Nach Abschluss der Tarifeinigung konzentrierten sich die Aktivitäten auf die kommunalen Krankenhäuser. Nach knapp acht Wochen Streikmaßnahmen einigte man sich am 17. August 2006 auf einen neuen Tarifvertrag für die Ärzte an städtischen und Kreiskrankenhäusern. Dieser hat deutlich bessere Regelungen zum Inhalt als der Tarifvertrag mit der TdL. Von der Ärzteschaft sehr begrüßt, stoßen die Inhalte nicht nur bei DGB-Gewerkschaften und den Krankenhausträgern auf Kritik.
Kritik
Nicht nur von Seiten der DGB-Gewerkschaften, insbesondere von der Gewerkschaft ver.di wird das Verhalten des Marburger Bund heftig kritisiert. Es wird unterstellt, dass die herausgehobene Position der Ärzteschaft in den Kliniken dazu benutzt wird, überhöhte Gehaltsforderungen zu Lasten der anderen Berufgruppen in den Krankenhäusern zu stellen. Außerdem habe der Marburger Bund den Schutz der Ärztinnen und Ärzte vor überlangen Arbeitszeiten zu Gunsten von Geld aufgegeben. Eine Spaltung der Gewerkschaften in der Gesundheitsbranche führe zur Entsolidarisierung der Arbeitnehmerschaft. Dieser Darstellung der Gewerkschaften widerspricht der MB und die Mehrheit der angestellten und verbeamteten Ärztinnen und Ärzte.

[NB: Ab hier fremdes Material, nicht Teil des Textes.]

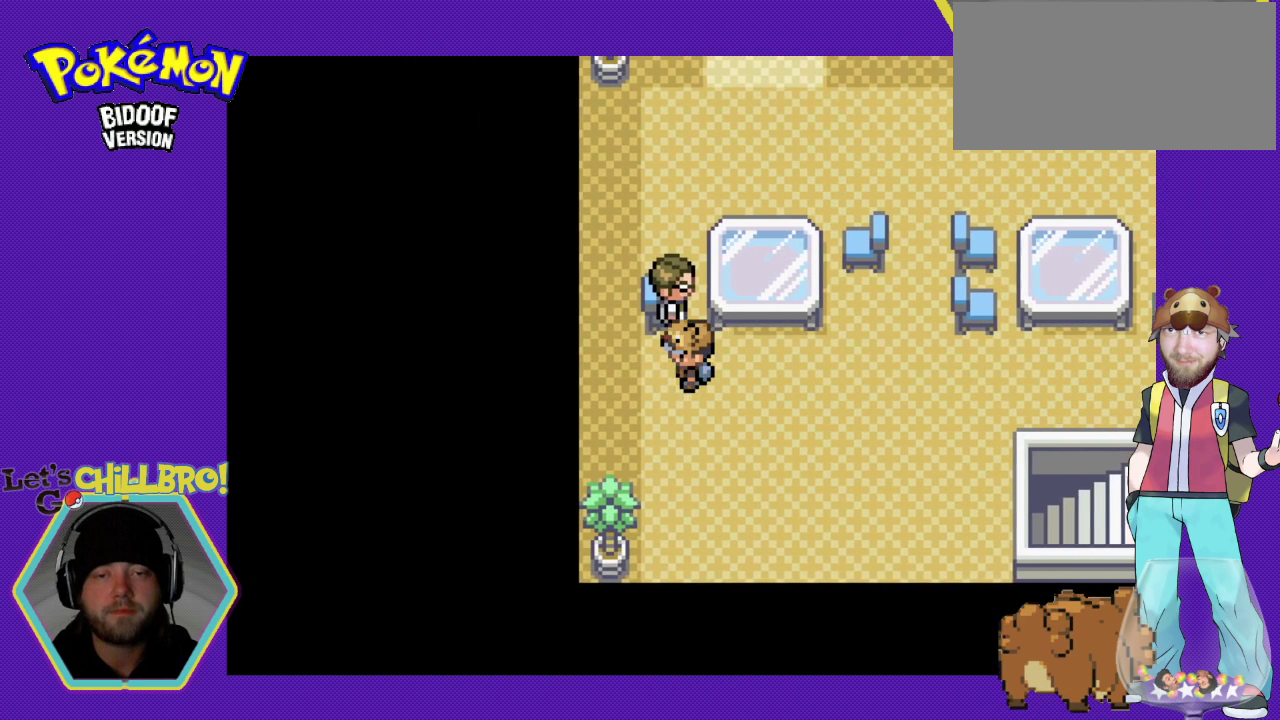
{"buttons": [], "events": [[167, "B", "up"], [200, "DPAD_UP", "up"], [267, "A", "down"], [367, "A", "up"]]}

So halten sie der Gewerkschaft ver.di entgegen, dass sie in der Vergangenheit die Interessen der Ärzte verglichen mit den der anderen Berufsgruppen in den Kliniken nur unzureichend vertreten habe. Dies hätte in der Folge zu einem Realverlust der Arztgehälter geführt. Der Entzug der tariflichen Verhandlungsvollmacht wäre notwendig geworden, weil das Ergebnis des neuen Tarifvertrags für den Öffentlichen Dienst für ALLE Berufsgruppen, also auch für die Ärztinnen und Ärzte sehr negativ ausgefallen wäre.